Source information →
== Segment start ==
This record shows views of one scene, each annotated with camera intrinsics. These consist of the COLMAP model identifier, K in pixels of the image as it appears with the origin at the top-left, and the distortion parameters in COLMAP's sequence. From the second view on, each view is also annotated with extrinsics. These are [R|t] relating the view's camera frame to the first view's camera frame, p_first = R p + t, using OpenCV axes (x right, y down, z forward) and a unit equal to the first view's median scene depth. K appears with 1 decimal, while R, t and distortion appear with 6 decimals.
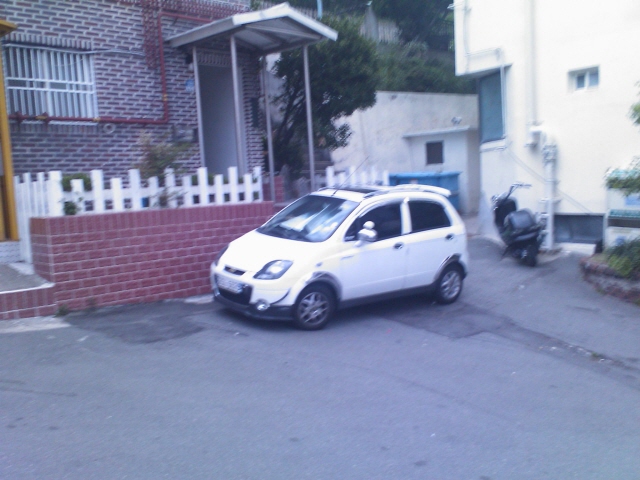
lens RADIAL K [[670.5, 0, 320.0], [0, 670.5, 240.0], [0, 0, 1]] dist [0.050269, -0.034785]
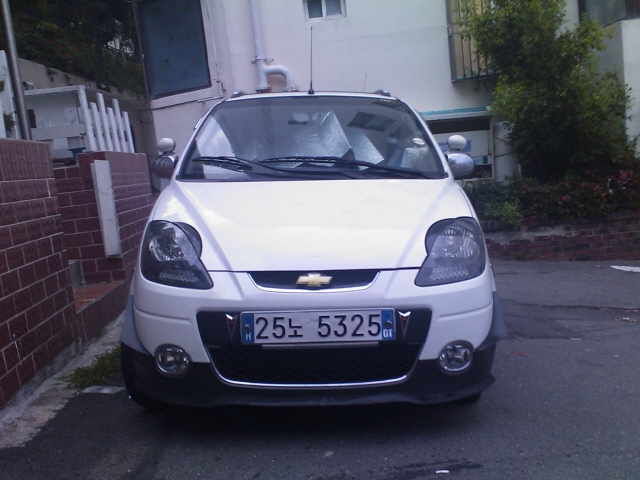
lens RADIAL K [[670.5, 0, 320.0], [0, 670.5, 240.0], [0, 0, 1]] dist [0.050269, -0.034785]
pose [[0.629773, -0.114289, 0.768326, -0.320804], [0.151961, 0.988132, 0.022428, 0.018072], [-0.761771, 0.102631, 0.639666, 0.705462]]
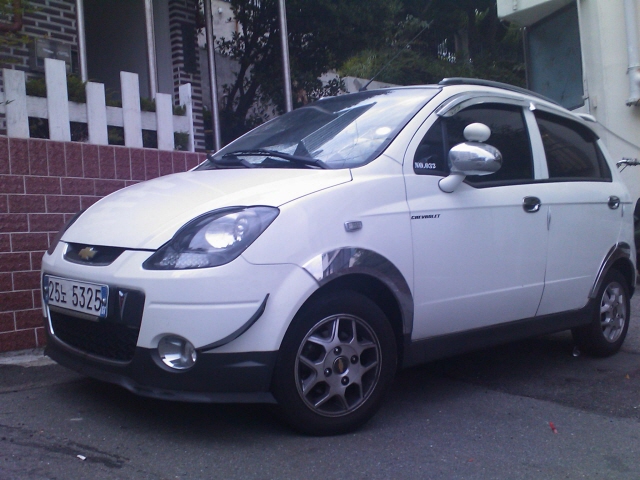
lens RADIAL K [[670.5, 0, 320.0], [0, 670.5, 240.0], [0, 0, 1]] dist [0.050269, -0.034785]
pose [[0.997440, -0.012680, 0.070371, -0.035373], [0.020761, 0.993112, -0.115318, 0.069842], [-0.068424, 0.116484, 0.990833, 0.586006]]
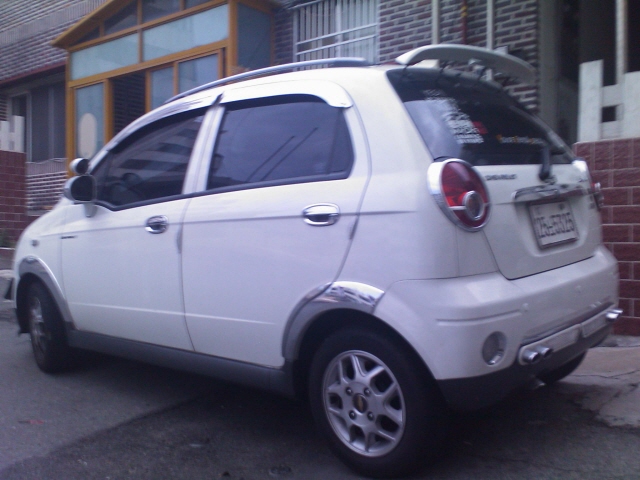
lens RADIAL K [[670.5, 0, 320.0], [0, 670.5, 240.0], [0, 0, 1]] dist [0.050269, -0.034785]
pose [[0.136937, 0.037400, -0.989873, 0.472775], [-0.106554, 0.994045, 0.022817, -0.001018], [0.984832, 0.102351, 0.140107, 0.990357]]
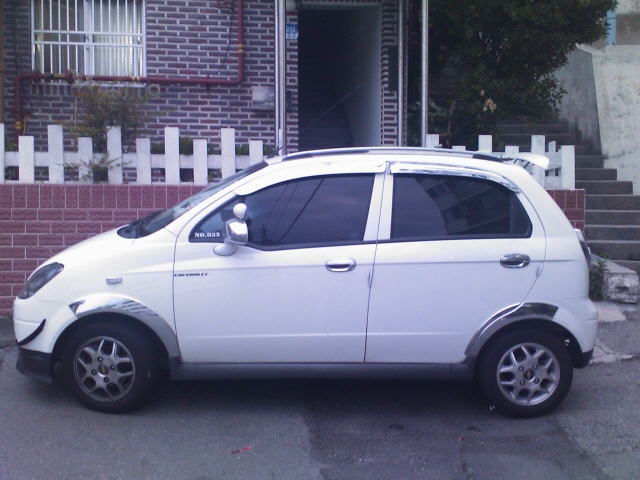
lens RADIAL K [[670.5, 0, 320.0], [0, 670.5, 240.0], [0, 0, 1]] dist [0.050269, -0.034785]
pose [[0.793747, 0.061955, -0.605084, 0.362754], [-0.093029, 0.995460, -0.020108, 0.002068], [0.601092, 0.072251, 0.795907, 0.600503]]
== Segment end ==
Aim of the exercise → Render the data above as a numbered list with one entry per line, omitting any blank lines. Leave the pictures out of your answer.

Response to this task →
1. This record shows views of one scene, each annotated with camera intrinsics. These consist of the COLMAP model identifier, K in pixels of the image as it appears with the origin at the top-left, and the distortion parameters in COLMAP's sequence. From the second view on, each view is also annotated with extrinsics. These are [R|t] relating the view's camera frame to the first view's camera frame, p_first = R p + t, using OpenCV axes (x right, y down, z forward) and a unit equal to the first view's median scene depth. K appears with 1 decimal, while R, t and distortion appear with 6 decimals.
2. lens RADIAL K [[670.5, 0, 320.0], [0, 670.5, 240.0], [0, 0, 1]] dist [0.050269, -0.034785]
3. lens RADIAL K [[670.5, 0, 320.0], [0, 670.5, 240.0], [0, 0, 1]] dist [0.050269, -0.034785]
4. pose [[0.629773, -0.114289, 0.768326, -0.320804], [0.151961, 0.988132, 0.022428, 0.018072], [-0.761771, 0.102631, 0.639666, 0.705462]]
5. lens RADIAL K [[670.5, 0, 320.0], [0, 670.5, 240.0], [0, 0, 1]] dist [0.050269, -0.034785]
6. pose [[0.997440, -0.012680, 0.070371, -0.035373], [0.020761, 0.993112, -0.115318, 0.069842], [-0.068424, 0.116484, 0.990833, 0.586006]]
7. lens RADIAL K [[670.5, 0, 320.0], [0, 670.5, 240.0], [0, 0, 1]] dist [0.050269, -0.034785]
8. pose [[0.136937, 0.037400, -0.989873, 0.472775], [-0.106554, 0.994045, 0.022817, -0.001018], [0.984832, 0.102351, 0.140107, 0.990357]]
9. lens RADIAL K [[670.5, 0, 320.0], [0, 670.5, 240.0], [0, 0, 1]] dist [0.050269, -0.034785]
10. pose [[0.793747, 0.061955, -0.605084, 0.362754], [-0.093029, 0.995460, -0.020108, 0.002068], [0.601092, 0.072251, 0.795907, 0.600503]]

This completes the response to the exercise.